§ What the exercise asks
Can you rewrite the lines below, swapping each "source video" for "original recording" and keeping everything else the same?

(Records drawn from a dataset)
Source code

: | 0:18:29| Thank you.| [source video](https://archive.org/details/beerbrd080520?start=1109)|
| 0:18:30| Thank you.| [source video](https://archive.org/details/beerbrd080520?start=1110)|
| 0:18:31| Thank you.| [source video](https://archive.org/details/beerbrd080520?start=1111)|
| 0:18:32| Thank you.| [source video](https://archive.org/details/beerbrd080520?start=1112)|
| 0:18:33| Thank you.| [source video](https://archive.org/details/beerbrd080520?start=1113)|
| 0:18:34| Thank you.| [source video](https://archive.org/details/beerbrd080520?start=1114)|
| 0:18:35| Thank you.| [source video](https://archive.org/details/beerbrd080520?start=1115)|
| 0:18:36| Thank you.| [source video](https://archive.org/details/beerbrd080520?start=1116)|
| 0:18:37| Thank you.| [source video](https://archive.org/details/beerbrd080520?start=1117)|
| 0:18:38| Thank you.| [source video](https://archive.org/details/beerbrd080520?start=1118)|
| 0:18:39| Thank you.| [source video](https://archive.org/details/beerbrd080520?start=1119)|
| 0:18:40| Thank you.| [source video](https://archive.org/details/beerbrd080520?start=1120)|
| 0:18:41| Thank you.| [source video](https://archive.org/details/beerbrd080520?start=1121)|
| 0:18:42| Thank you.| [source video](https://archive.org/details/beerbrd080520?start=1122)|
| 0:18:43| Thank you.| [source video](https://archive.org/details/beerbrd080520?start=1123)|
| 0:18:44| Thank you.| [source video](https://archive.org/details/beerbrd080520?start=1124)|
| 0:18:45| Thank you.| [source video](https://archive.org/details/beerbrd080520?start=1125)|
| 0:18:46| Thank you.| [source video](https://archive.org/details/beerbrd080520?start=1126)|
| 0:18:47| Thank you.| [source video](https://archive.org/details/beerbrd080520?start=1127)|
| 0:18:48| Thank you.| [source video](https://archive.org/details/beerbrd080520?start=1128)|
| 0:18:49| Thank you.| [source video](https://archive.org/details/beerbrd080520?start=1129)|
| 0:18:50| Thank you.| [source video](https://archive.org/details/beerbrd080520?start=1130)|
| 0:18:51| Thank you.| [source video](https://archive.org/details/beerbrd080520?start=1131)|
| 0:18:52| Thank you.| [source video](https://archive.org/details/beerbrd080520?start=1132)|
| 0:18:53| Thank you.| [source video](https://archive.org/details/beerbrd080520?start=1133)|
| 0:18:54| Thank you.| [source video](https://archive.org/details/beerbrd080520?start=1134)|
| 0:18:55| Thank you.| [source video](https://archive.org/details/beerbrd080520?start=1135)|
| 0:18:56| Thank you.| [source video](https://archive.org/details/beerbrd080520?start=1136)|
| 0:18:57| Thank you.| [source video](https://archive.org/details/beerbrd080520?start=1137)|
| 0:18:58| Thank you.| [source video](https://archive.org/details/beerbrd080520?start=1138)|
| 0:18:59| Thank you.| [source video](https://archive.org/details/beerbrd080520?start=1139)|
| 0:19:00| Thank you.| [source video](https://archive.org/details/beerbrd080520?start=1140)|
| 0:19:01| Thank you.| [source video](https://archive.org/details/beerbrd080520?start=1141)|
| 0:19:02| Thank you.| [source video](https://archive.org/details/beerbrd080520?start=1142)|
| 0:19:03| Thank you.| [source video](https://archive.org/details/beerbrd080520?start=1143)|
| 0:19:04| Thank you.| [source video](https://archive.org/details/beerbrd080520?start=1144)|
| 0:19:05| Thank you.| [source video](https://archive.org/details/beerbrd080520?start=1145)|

§ Solution for this problem
Source code

: | 0:18:29| Thank you.| [original recording](https://archive.org/details/beerbrd080520?start=1109)|
| 0:18:30| Thank you.| [original recording](https://archive.org/details/beerbrd080520?start=1110)|
| 0:18:31| Thank you.| [original recording](https://archive.org/details/beerbrd080520?start=1111)|
| 0:18:32| Thank you.| [original recording](https://archive.org/details/beerbrd080520?start=1112)|
| 0:18:33| Thank you.| [original recording](https://archive.org/details/beerbrd080520?start=1113)|
| 0:18:34| Thank you.| [original recording](https://archive.org/details/beerbrd080520?start=1114)|
| 0:18:35| Thank you.| [original recording](https://archive.org/details/beerbrd080520?start=1115)|
| 0:18:36| Thank you.| [original recording](https://archive.org/details/beerbrd080520?start=1116)|
| 0:18:37| Thank you.| [original recording](https://archive.org/details/beerbrd080520?start=1117)|
| 0:18:38| Thank you.| [original recording](https://archive.org/details/beerbrd080520?start=1118)|
| 0:18:39| Thank you.| [original recording](https://archive.org/details/beerbrd080520?start=1119)|
| 0:18:40| Thank you.| [original recording](https://archive.org/details/beerbrd080520?start=1120)|
| 0:18:41| Thank you.| [original recording](https://archive.org/details/beerbrd080520?start=1121)|
| 0:18:42| Thank you.| [original recording](https://archive.org/details/beerbrd080520?start=1122)|
| 0:18:43| Thank you.| [original recording](https://archive.org/details/beerbrd080520?start=1123)|
| 0:18:44| Thank you.| [original recording](https://archive.org/details/beerbrd080520?start=1124)|
| 0:18:45| Thank you.| [original recording](https://archive.org/details/beerbrd080520?start=1125)|
| 0:18:46| Thank you.| [original recording](https://archive.org/details/beerbrd080520?start=1126)|
| 0:18:47| Thank you.| [original recording](https://archive.org/details/beerbrd080520?start=1127)|
| 0:18:48| Thank you.| [original recording](https://archive.org/details/beerbrd080520?start=1128)|
| 0:18:49| Thank you.| [original recording](https://archive.org/details/beerbrd080520?start=1129)|
| 0:18:50| Thank you.| [original recording](https://archive.org/details/beerbrd080520?start=1130)|
| 0:18:51| Thank you.| [original recording](https://archive.org/details/beerbrd080520?start=1131)|
| 0:18:52| Thank you.| [original recording](https://archive.org/details/beerbrd080520?start=1132)|
| 0:18:53| Thank you.| [original recording](https://archive.org/details/beerbrd080520?start=1133)|
| 0:18:54| Thank you.| [original recording](https://archive.org/details/beerbrd080520?start=1134)|
| 0:18:55| Thank you.| [original recording](https://archive.org/details/beerbrd080520?start=1135)|
| 0:18:56| Thank you.| [original recording](https://archive.org/details/beerbrd080520?start=1136)|
| 0:18:57| Thank you.| [original recording](https://archive.org/details/beerbrd080520?start=1137)|
| 0:18:58| Thank you.| [original recording](https://archive.org/details/beerbrd080520?start=1138)|
| 0:18:59| Thank you.| [original recording](https://archive.org/details/beerbrd080520?start=1139)|
| 0:19:00| Thank you.| [original recording](https://archive.org/details/beerbrd080520?start=1140)|
| 0:19:01| Thank you.| [original recording](https://archive.org/details/beerbrd080520?start=1141)|
| 0:19:02| Thank you.| [original recording](https://archive.org/details/beerbrd080520?start=1142)|
| 0:19:03| Thank you.| [original recording](https://archive.org/details/beerbrd080520?start=1143)|
| 0:19:04| Thank you.| [original recording](https://archive.org/details/beerbrd080520?start=1144)|
| 0:19:05| Thank you.| [original recording](https://archive.org/details/beerbrd080520?start=1145)|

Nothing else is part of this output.